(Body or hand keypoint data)
_____

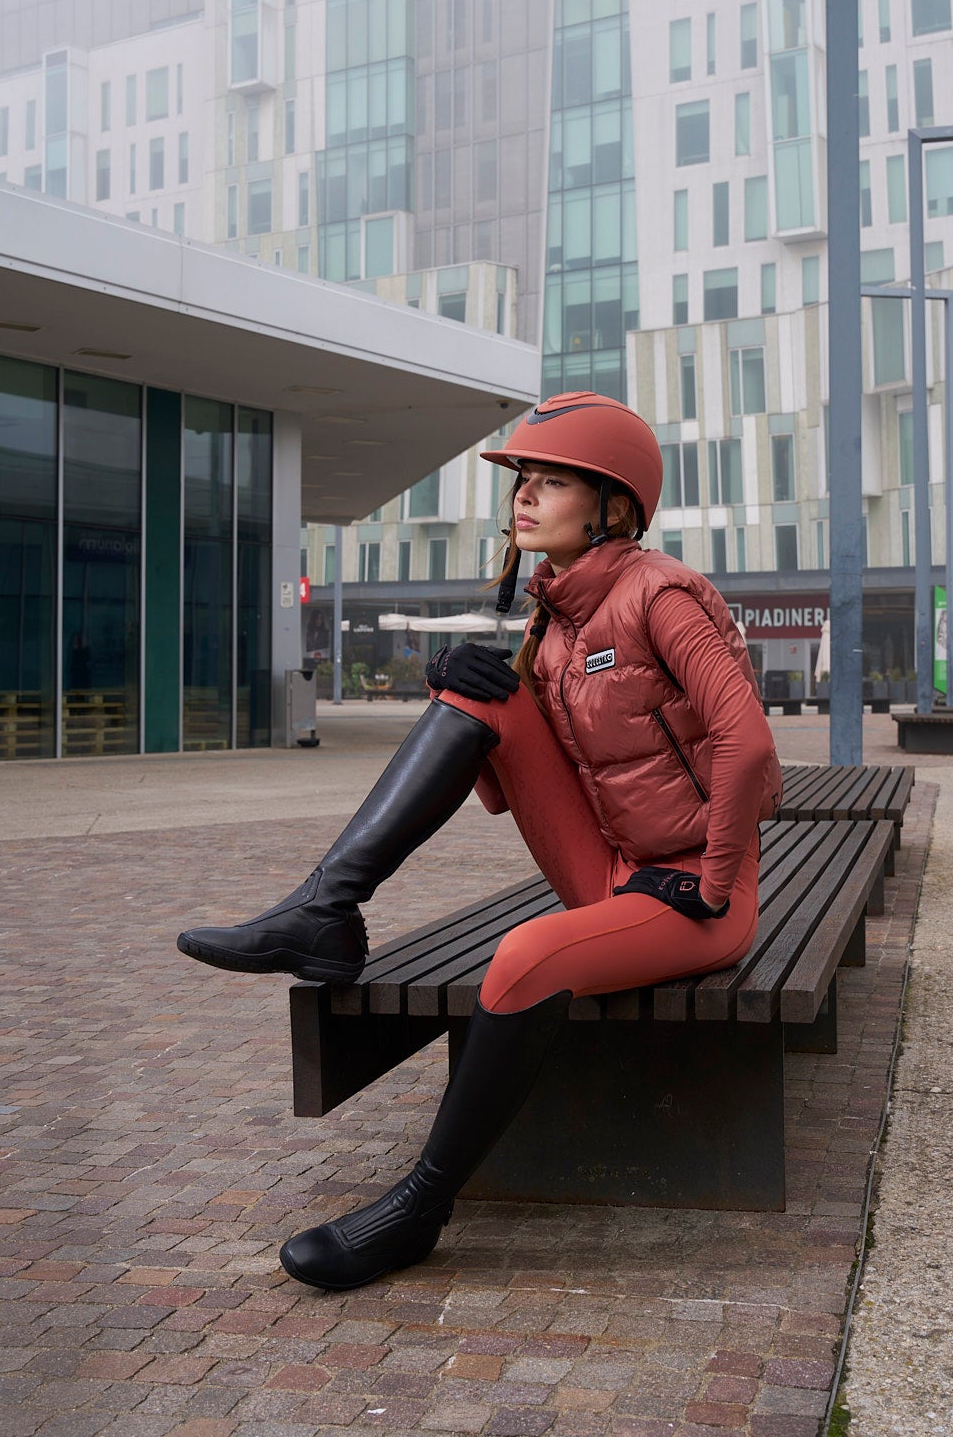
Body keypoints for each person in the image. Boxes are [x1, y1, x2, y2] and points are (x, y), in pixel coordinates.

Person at [176, 393, 781, 1293]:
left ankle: (419, 1208)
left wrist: (717, 879)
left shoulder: (661, 595)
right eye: (521, 483)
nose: (524, 499)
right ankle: (325, 912)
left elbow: (749, 746)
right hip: (610, 869)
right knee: (474, 688)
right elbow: (506, 787)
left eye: (550, 481)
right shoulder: (554, 626)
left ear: (611, 504)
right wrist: (463, 692)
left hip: (693, 892)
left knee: (524, 956)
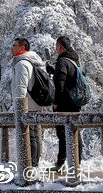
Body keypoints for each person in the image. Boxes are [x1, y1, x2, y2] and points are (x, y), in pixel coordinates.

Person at [46, 35, 83, 170]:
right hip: (75, 101)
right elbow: (69, 77)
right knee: (74, 130)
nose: (56, 49)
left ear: (60, 47)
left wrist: (55, 102)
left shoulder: (62, 61)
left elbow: (60, 84)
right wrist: (53, 70)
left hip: (64, 103)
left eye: (56, 46)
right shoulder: (74, 60)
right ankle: (77, 162)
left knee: (62, 132)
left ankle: (61, 163)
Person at [11, 37, 46, 167]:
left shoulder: (22, 64)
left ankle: (30, 165)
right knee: (35, 136)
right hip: (35, 103)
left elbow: (21, 86)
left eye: (14, 45)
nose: (12, 48)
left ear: (22, 47)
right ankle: (34, 164)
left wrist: (18, 107)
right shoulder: (33, 62)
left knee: (30, 137)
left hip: (27, 106)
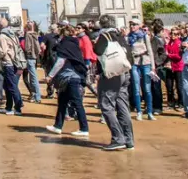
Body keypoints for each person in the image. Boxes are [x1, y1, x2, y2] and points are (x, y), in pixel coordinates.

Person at [93, 16, 134, 151]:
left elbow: (98, 51)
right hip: (124, 72)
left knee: (106, 105)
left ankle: (118, 138)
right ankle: (129, 139)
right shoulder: (120, 35)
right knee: (122, 106)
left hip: (112, 74)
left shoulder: (105, 36)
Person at [44, 25, 89, 138]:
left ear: (63, 34)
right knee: (62, 102)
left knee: (77, 103)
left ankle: (84, 128)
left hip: (70, 78)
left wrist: (50, 75)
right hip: (72, 77)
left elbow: (60, 61)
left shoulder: (65, 45)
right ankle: (57, 126)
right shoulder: (75, 43)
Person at [0, 18, 25, 116]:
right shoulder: (13, 34)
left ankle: (18, 108)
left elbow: (2, 51)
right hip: (14, 62)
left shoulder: (2, 36)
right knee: (7, 86)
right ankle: (9, 107)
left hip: (8, 63)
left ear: (0, 26)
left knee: (11, 86)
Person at [126, 21, 155, 120]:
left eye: (134, 24)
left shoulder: (144, 36)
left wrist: (153, 66)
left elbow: (150, 51)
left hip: (145, 62)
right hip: (134, 63)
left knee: (147, 88)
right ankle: (139, 112)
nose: (132, 26)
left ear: (139, 26)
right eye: (131, 25)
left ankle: (150, 112)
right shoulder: (129, 37)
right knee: (136, 88)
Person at [22, 21, 42, 104]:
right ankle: (34, 95)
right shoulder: (35, 34)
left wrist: (27, 53)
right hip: (34, 57)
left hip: (29, 57)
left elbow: (27, 47)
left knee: (33, 78)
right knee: (32, 77)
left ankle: (37, 96)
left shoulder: (28, 35)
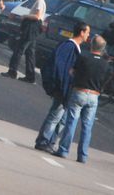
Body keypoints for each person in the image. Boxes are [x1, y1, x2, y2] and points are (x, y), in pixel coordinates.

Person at [53, 35, 111, 163]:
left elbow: (72, 72)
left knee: (71, 122)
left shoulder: (83, 57)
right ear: (103, 48)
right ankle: (82, 155)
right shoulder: (105, 64)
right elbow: (107, 79)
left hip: (80, 91)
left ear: (91, 44)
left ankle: (63, 150)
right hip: (94, 95)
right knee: (87, 126)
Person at [36, 21, 91, 152]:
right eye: (87, 32)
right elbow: (60, 67)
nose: (88, 35)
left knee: (62, 119)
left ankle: (50, 141)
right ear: (82, 32)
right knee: (55, 115)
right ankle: (43, 140)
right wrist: (61, 86)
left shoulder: (75, 48)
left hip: (68, 89)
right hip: (63, 89)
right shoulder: (69, 46)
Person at [3, 0, 46, 83]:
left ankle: (12, 71)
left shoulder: (40, 2)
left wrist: (25, 16)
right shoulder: (39, 2)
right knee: (30, 53)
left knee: (19, 49)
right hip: (33, 29)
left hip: (32, 28)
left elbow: (37, 16)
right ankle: (30, 77)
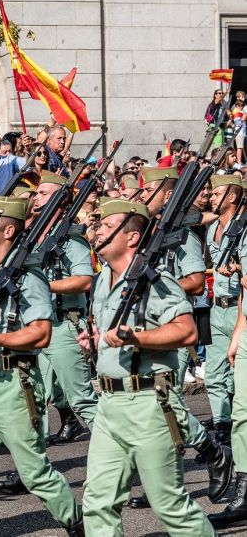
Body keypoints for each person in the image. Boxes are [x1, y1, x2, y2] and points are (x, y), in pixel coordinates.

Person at [78, 198, 215, 536]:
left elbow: (186, 330)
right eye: (99, 226)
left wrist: (136, 338)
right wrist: (95, 339)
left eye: (108, 228)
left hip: (147, 403)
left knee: (169, 505)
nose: (99, 232)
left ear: (132, 237)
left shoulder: (155, 280)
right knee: (97, 502)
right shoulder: (103, 281)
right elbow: (112, 334)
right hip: (109, 405)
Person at [0, 195, 83, 537]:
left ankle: (77, 524)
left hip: (14, 382)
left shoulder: (28, 274)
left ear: (8, 229)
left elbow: (40, 333)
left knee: (33, 472)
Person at [206, 174, 243, 446]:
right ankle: (222, 429)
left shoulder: (243, 229)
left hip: (239, 309)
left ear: (232, 197)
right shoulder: (212, 229)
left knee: (239, 377)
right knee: (214, 375)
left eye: (216, 193)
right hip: (217, 309)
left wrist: (239, 268)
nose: (211, 197)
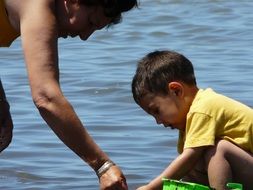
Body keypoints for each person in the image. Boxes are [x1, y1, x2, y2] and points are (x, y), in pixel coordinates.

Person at [0, 0, 138, 189]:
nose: (84, 36)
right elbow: (46, 97)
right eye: (90, 22)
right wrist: (102, 166)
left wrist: (1, 102)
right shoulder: (38, 5)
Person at [131, 50, 253, 190]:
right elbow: (186, 169)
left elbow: (188, 159)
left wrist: (150, 188)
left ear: (176, 91)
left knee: (219, 149)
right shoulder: (189, 121)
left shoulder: (203, 108)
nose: (158, 121)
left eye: (156, 111)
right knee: (195, 162)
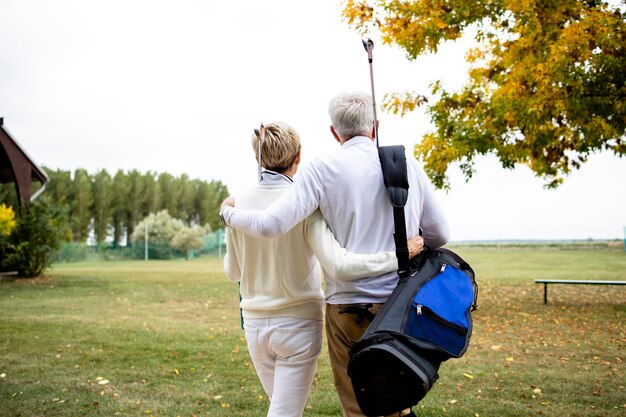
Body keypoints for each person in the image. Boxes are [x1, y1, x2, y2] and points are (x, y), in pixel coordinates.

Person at [220, 92, 449, 417]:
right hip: (395, 305)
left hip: (334, 311)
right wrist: (404, 251)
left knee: (355, 406)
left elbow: (260, 239)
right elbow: (440, 234)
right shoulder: (407, 163)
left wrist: (228, 214)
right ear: (376, 126)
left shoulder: (312, 175)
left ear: (333, 132)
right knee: (397, 401)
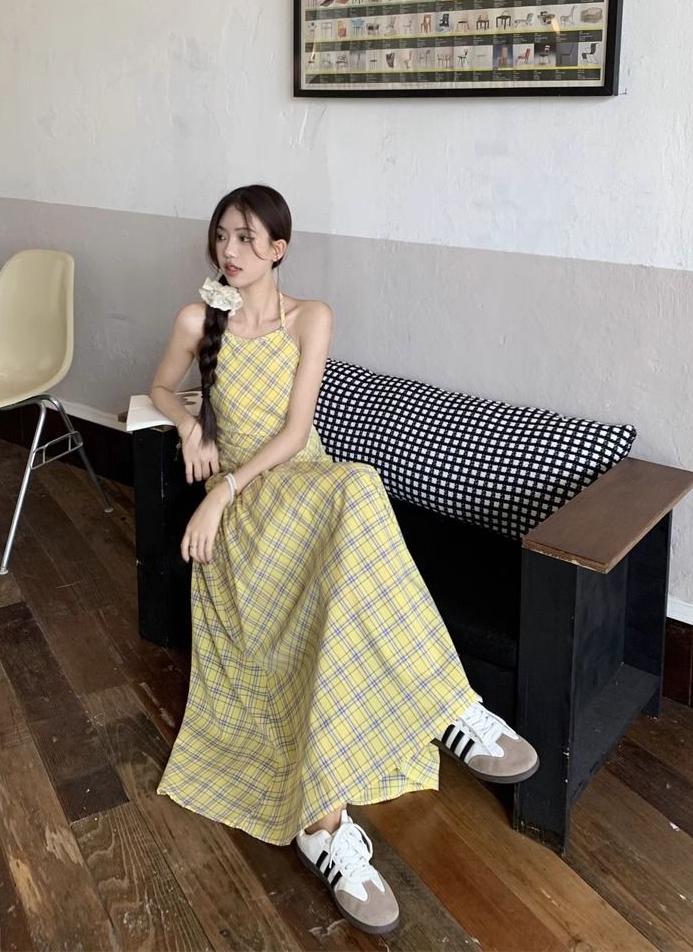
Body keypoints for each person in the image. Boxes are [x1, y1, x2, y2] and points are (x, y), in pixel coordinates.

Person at [151, 184, 538, 935]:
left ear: (279, 249)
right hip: (252, 517)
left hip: (298, 486)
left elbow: (296, 434)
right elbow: (162, 387)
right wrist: (192, 427)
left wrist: (221, 488)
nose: (229, 251)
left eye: (246, 238)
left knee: (355, 491)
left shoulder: (311, 318)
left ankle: (435, 728)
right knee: (358, 495)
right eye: (222, 236)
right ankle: (397, 761)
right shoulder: (198, 319)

_____

## ABOUT THIS TASK
Please print the records above word for word, leaving every image out.

## SOLUTION TO THE PROBLEM
Body keypoints for each person in the image. Boxes are [x1, y1, x2, y2] and points are (x, y), in pixel coordinates.

Person at [176, 393, 781, 1293]:
left ankle: (419, 1208)
left wrist: (717, 879)
left shoulder: (661, 595)
right eye: (521, 483)
nose: (524, 499)
right ankle: (325, 912)
left elbow: (749, 746)
right hip: (610, 869)
right knee: (474, 688)
right elbow: (506, 787)
left eye: (550, 481)
right shoulder: (554, 626)
left ear: (611, 504)
right wrist: (463, 692)
left hip: (693, 892)
left knee: (524, 956)
Body keypoints for each person in the image. Boxes are [x1, y1, x2, y2] and points are (x, y), in pixel coordinates.

Person at [46, 35, 83, 170]:
right hip: (75, 101)
right elbow: (69, 77)
right knee: (74, 130)
nose: (56, 49)
left ear: (60, 47)
left wrist: (55, 102)
left shoulder: (62, 61)
left elbow: (60, 84)
right wrist: (53, 70)
left hip: (64, 103)
left eye: (56, 46)
right shoulder: (74, 60)
right ankle: (77, 162)
left knee: (62, 132)
left ankle: (61, 163)
Person at [11, 37, 46, 167]:
left shoulder: (22, 64)
left ankle: (30, 165)
right knee: (35, 136)
right hip: (35, 103)
left elbow: (21, 86)
left eye: (14, 45)
nose: (12, 48)
left ear: (22, 47)
right ankle: (34, 164)
left wrist: (18, 107)
right shoulder: (33, 62)
left knee: (30, 137)
left hip: (27, 106)
Body keypoints for each person in the image. Boxes are [x1, y1, x2, y2] and points are (x, y), in pixel coordinates.

Person at [93, 16, 134, 151]:
left elbow: (98, 51)
right hip: (124, 72)
left knee: (106, 105)
left ankle: (118, 138)
right ankle: (129, 139)
right shoulder: (120, 35)
right knee: (122, 106)
left hip: (112, 74)
left shoulder: (105, 36)
Person at [44, 25, 89, 138]:
left ear: (63, 34)
right knee: (62, 102)
left knee: (77, 103)
left ankle: (84, 128)
left hip: (70, 78)
left wrist: (50, 75)
right hip: (72, 77)
left elbow: (60, 61)
left shoulder: (65, 45)
right ankle: (57, 126)
right shoulder: (75, 43)
Person at [0, 18, 25, 116]:
right shoulder: (13, 34)
left ankle: (18, 108)
left elbow: (2, 51)
right hip: (14, 62)
left shoulder: (2, 36)
right knee: (7, 86)
right ankle: (9, 107)
left hip: (8, 63)
left ear: (0, 26)
left knee: (11, 86)
Person at [126, 21, 155, 120]:
left eye: (134, 24)
left shoulder: (144, 36)
left wrist: (153, 66)
left elbow: (150, 51)
left hip: (145, 62)
right hip: (134, 63)
left knee: (147, 88)
right ankle: (139, 112)
nose: (132, 26)
left ear: (139, 26)
right eye: (131, 25)
left ankle: (150, 112)
right shoulder: (129, 37)
right knee: (136, 88)
Person at [22, 21, 42, 104]:
right ankle: (34, 95)
right shoulder: (35, 34)
left wrist: (27, 53)
right hip: (34, 57)
left hip: (29, 57)
left elbow: (27, 47)
left knee: (33, 78)
right knee: (32, 77)
left ankle: (37, 96)
left shoulder: (28, 35)
Body keypoints for each person in the image. Boxes are [x1, y1, x2, y2] and points are (x, y), in pixel coordinates.

Person at [53, 35, 111, 163]:
left elbow: (72, 72)
left knee: (71, 122)
left shoulder: (83, 57)
right ear: (103, 48)
right ankle: (82, 155)
right shoulder: (105, 64)
right elbow: (107, 79)
left hip: (80, 91)
left ear: (91, 44)
left ankle: (63, 150)
right hip: (94, 95)
right knee: (87, 126)
Person at [36, 21, 91, 152]:
right eye: (87, 32)
right elbow: (60, 67)
nose: (88, 35)
left knee: (62, 119)
left ankle: (50, 141)
right ear: (82, 32)
right knee: (55, 115)
right ankle: (43, 140)
right wrist: (61, 86)
left shoulder: (75, 48)
left hip: (68, 89)
right hip: (63, 89)
right shoulder: (69, 46)
Person at [3, 0, 46, 83]:
left ankle: (12, 71)
left shoulder: (40, 2)
left wrist: (25, 16)
right shoulder: (39, 2)
right knee: (30, 53)
left knee: (19, 49)
right hip: (33, 29)
left hip: (32, 28)
left elbow: (37, 16)
right ankle: (30, 77)
Body keypoints for each person in the image. Boxes are [x1, y1, x2, y2] and points are (x, y), in pixel coordinates.

Person at [78, 198, 215, 536]:
left elbow: (186, 330)
right eye: (99, 226)
left wrist: (136, 338)
right wrist: (95, 339)
left eye: (108, 228)
left hip: (147, 403)
left knee: (169, 505)
nose: (99, 232)
left ear: (132, 237)
left shoulder: (155, 280)
right knee: (97, 502)
right shoulder: (103, 281)
right elbow: (112, 334)
right hip: (109, 405)
Person at [0, 195, 83, 537]:
left ankle: (77, 524)
left hip: (14, 382)
left shoulder: (28, 274)
left ear: (8, 229)
left elbow: (40, 333)
left knee: (33, 472)
Person at [206, 174, 243, 446]:
right ankle: (222, 429)
left shoulder: (243, 229)
left hip: (239, 309)
left ear: (232, 197)
right shoulder: (212, 229)
left knee: (239, 377)
right knee: (214, 375)
left eye: (216, 193)
right hip: (217, 309)
left wrist: (239, 268)
nose: (211, 197)
Body keypoints for each person in the image. Boxes are [x1, y1, x2, y2] and points are (x, y), in pixel coordinates.

Person at [0, 0, 138, 189]:
nose: (84, 36)
right elbow: (46, 97)
right eye: (90, 22)
right wrist: (102, 166)
left wrist: (1, 102)
right shoulder: (38, 5)
Person at [131, 50, 253, 190]:
right elbow: (186, 169)
left elbow: (188, 159)
left wrist: (150, 188)
left ear: (176, 91)
left knee: (219, 149)
right shoulder: (189, 121)
left shoulder: (203, 108)
nose: (158, 121)
left eye: (156, 111)
right knee: (195, 162)
Body keypoints for each person in the image. Boxes are [x1, y1, x2, y2] and points are (x, y), in pixel coordinates.

Person at [220, 92, 449, 417]:
right hip: (395, 305)
left hip: (334, 311)
right wrist: (404, 251)
left knee: (355, 406)
left elbow: (260, 239)
right elbow: (440, 234)
right shoulder: (407, 163)
left wrist: (228, 214)
right ear: (376, 126)
left shoulder: (312, 175)
left ear: (333, 132)
right knee: (397, 401)
Body keypoints for each person in the image. Boxes are [x1, y1, x2, y2] and points are (x, y), in pixel coordinates.

Person at [151, 184, 538, 935]:
left ear: (279, 249)
right hip: (252, 517)
left hip: (298, 486)
left elbow: (296, 434)
right elbow: (162, 387)
right wrist: (192, 427)
left wrist: (221, 488)
nose: (229, 251)
left eye: (246, 238)
left knee: (355, 491)
left shoulder: (311, 318)
left ankle: (435, 728)
right knee: (358, 495)
right eye: (222, 236)
right ankle: (397, 761)
right shoulder: (198, 319)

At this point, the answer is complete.